L'agriculture et les modifications génétiques 
  
          Il faut comprendre que la plupart des espèces animales et végétales que nous consommons ne sont originaires que d'une seule région du globe, et que nos ancêtres les ont au cours des siècles exportées dans toutes les zones climatiques propres à leur élevage et leur culture. Les pois, le blé et les olives nous viennent ainsi du croissant fertile (au Proche-Orient), le riz et le millet de Chine, la pomme de terre et le manioc des Andes, le tournesol du nord-est américain, la canne à sucre et les bananes de Nouvelle-Guinée, le café d'Éthiopie, le maïs, les fèves et les courges d'Amérique centrale, l'avoine d'Europe de l'Ouest, etc.  
  
          Ce que l'on réalise toutefois moins souvent, c'est dans quelle mesure nos ancêtres ont modifié les espèces souches de toutes ces plantes. Bien que les variétés modernes d'amandes et de pommes de terre ne présentent aucun risque à la consommation, leurs espèces souches sont très toxiques et ont donc requis des modifications importantes. Le professeur de physiologie Jared Diamond décrit ainsi comment nos ancêtres ont modifié le maïs que nous consommons aujourd'hui: 
          Corn's probable wild ancestor, a wild plant known as teosinte, looks so different from corn in its seed and flower structure that even its role as ancestor has been hotly debated by botanists for a long time. For teosinte to become a useful crop, it had to undergo drastic changes in its reproductive biology, to increase greatly its investment in seeds, and to lose those rock-like coverings of its seed. Archeologists are still vigorously debating how many centuries or millenia of crop development in the Americas were required for ancient corn cobs to progress from a tiny size up to the size of a human thumb, but it seems clear that several thousand more years were required for them to reach modern sizes(1).

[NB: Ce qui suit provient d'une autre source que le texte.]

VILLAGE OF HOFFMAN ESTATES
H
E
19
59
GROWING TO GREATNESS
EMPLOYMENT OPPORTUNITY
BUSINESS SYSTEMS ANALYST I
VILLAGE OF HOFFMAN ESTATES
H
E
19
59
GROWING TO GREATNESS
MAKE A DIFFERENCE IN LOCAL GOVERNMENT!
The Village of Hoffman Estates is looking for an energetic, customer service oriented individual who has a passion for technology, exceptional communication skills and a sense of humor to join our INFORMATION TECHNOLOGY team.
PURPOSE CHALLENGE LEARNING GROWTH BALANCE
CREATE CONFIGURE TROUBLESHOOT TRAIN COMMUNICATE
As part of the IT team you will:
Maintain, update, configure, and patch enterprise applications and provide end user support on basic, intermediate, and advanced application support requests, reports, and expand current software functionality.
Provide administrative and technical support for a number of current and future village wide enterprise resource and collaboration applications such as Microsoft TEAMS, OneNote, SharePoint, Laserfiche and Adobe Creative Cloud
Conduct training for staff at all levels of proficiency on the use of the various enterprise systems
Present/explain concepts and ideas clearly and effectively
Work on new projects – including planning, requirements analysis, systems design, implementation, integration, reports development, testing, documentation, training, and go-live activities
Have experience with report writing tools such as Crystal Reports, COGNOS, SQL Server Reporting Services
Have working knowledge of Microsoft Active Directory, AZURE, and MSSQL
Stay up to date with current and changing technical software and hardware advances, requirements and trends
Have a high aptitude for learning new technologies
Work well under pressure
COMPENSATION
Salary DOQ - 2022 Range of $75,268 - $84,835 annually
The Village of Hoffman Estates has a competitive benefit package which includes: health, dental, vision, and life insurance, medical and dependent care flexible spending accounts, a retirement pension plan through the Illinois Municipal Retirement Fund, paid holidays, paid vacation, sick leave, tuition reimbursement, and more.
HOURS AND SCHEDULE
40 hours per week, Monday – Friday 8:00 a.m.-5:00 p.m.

          Ce long processus de développement d'espèces végétales propres à la consommation par le biais de sélections judicieuses, de greffes et d'hybridisation entre différentes espèces était bien compris de nos ancêtres. Il est d'ailleurs révélateur de constater que le premier chapitre de L'évolution des espèces de Charles Darwin, livre publié pour la première fois en 1859, ne traite pas des différentes espèces animales des Galapagos, mais du développement de nouvelles variétés d'espèces animales et végétales par les êtres humains. 
          I have seen great surprise expressed in horticultural works at the wonderful skill of gardeners, in having produced such splendid results from such poor materials; but the art has been simple, and as far as the final result is concerned, has been followed unconsciously. It has consisted in always cultivating the best-known variety, sowing its seeds, and, when a slightly better variety chanced to appear, selecting it, and so onwards(2).

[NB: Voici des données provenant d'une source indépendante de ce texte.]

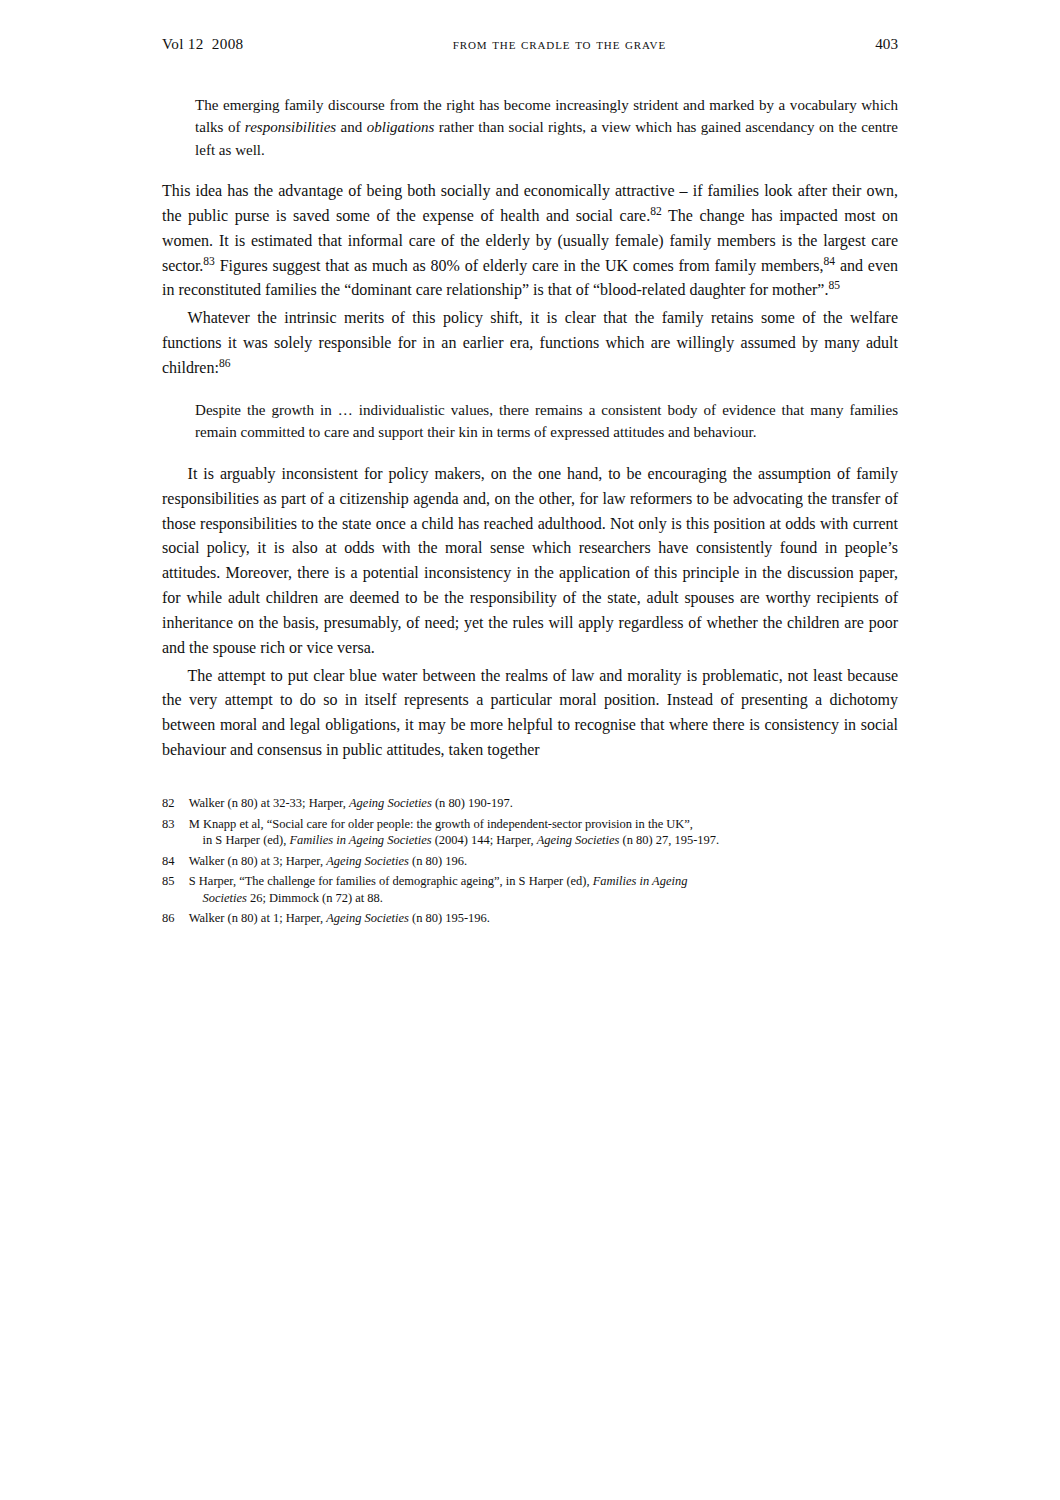Vol 12 2008 from the cradle to the grave 403
The emerging family discourse from the right has become increasingly strident and marked by a vocabulary which talks of responsibilities and obligations rather than social rights, a view which has gained ascendancy on the centre left as well.
This idea has the advantage of being both socially and economically attractive – if families look after their own, the public purse is saved some of the expense of health and social care.82 The change has impacted most on women. It is estimated that informal care of the elderly by (usually female) family members is the largest care sector.83 Figures suggest that as much as 80% of elderly care in the UK comes from family members,84 and even in reconstituted families the “dominant care relationship” is that of “blood-related daughter for mother”.85
Whatever the intrinsic merits of this policy shift, it is clear that the family retains some of the welfare functions it was solely responsible for in an earlier era, functions which are willingly assumed by many adult children:86
Despite the growth in … individualistic values, there remains a consistent body of evidence that many families remain committed to care and support their kin in terms of expressed attitudes and behaviour.
It is arguably inconsistent for policy makers, on the one hand, to be encouraging the assumption of family responsibilities as part of a citizenship agenda and, on the other, for law reformers to be advocating the transfer of those responsibilities to the state once a child has reached adulthood. Not only is this position at odds with current social policy, it is also at odds with the moral sense which researchers have consistently found in people’s attitudes. Moreover, there is a potential inconsistency in the application of this principle in the discussion paper, for while adult children are deemed to be the responsibility of the state, adult spouses are worthy recipients of inheritance on the basis, presumably, of need; yet the rules will apply regardless of whether the children are poor and the spouse rich or vice versa.
The attempt to put clear blue water between the realms of law and morality is problematic, not least because the very attempt to do so in itself represents a particular moral position. Instead of presenting a dichotomy between moral and legal obligations, it may be more helpful to recognise that where there is consistency in social behaviour and consensus in public attitudes, taken together
82 Walker (n 80) at 32-33; Harper, Ageing Societies (n 80) 190-197.
83 M Knapp et al, “Social care for older people: the growth of independent-sector provision in the UK”, in S Harper (ed), Families in Ageing Societies (2004) 144; Harper, Ageing Societies (n 80) 27, 195-197.
84 Walker (n 80) at 3; Harper, Ageing Societies (n 80) 196.
85 S Harper, “The challenge for families of demographic ageing”, in S Harper (ed), Families in Ageing Societies 26; Dimmock (n 72) at 88.
86 Walker (n 80) at 1; Harper, Ageing Societies (n 80) 195-196.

          Ce qui frappe toutefois le lecteur moderne à la lecture de l'ouvrage de Darwin, c'est que nos ancêtres étaient bien conscients du processus de mutation des espèces et qu'ils le considéraient bénéfique lorsqu'il permettait l'apparition de nouvelles variétés davantage propices à la consommation. Contrairement à Darwin et ses contemporains, nous comprenons aujourd'hui ce qui cause ces mutations et nous sommes conséquemment capables de développer en quelques années des récoltes que nos ancêtres auraient mis des millénaires à mettre au point.  
  
          Il nous est désormais possible, pour un coût minime, de corriger les carences alimentaires qui frappent près d'un milliard d'êtres humains et de réduire considérablement l'usage des pesticides et des surfaces agricoles requises pour nourrir une population croissante. Nul doute que nos ancêtres auraient été beaucoup plus réceptifs à ces progrès que certains de leurs descendants qui ont par ailleurs bénéficié de leur ingéniosité et de labeur. 
  
  
1. Jared Diamond, Guns, Germs and Steel, W.W. Norton, 1997, p. 137 (pour une histoire concise de 
    la domestication des plantes et des animaux, voir chapitres 2 à 10).  >> 
2. Une version du livre The Origin of the Species est disponible sur le web.  >> 
3. Pour un traitement plus détaillé des récentes controverses entourant les OGM, le lecteur 
    est invité à consulter les textes sur ce sujet sur les sites de l'Institute of Economic Affairs, 
    du magazine Reason, du Competitive Enterprise Institute et de l'Institut Fraser.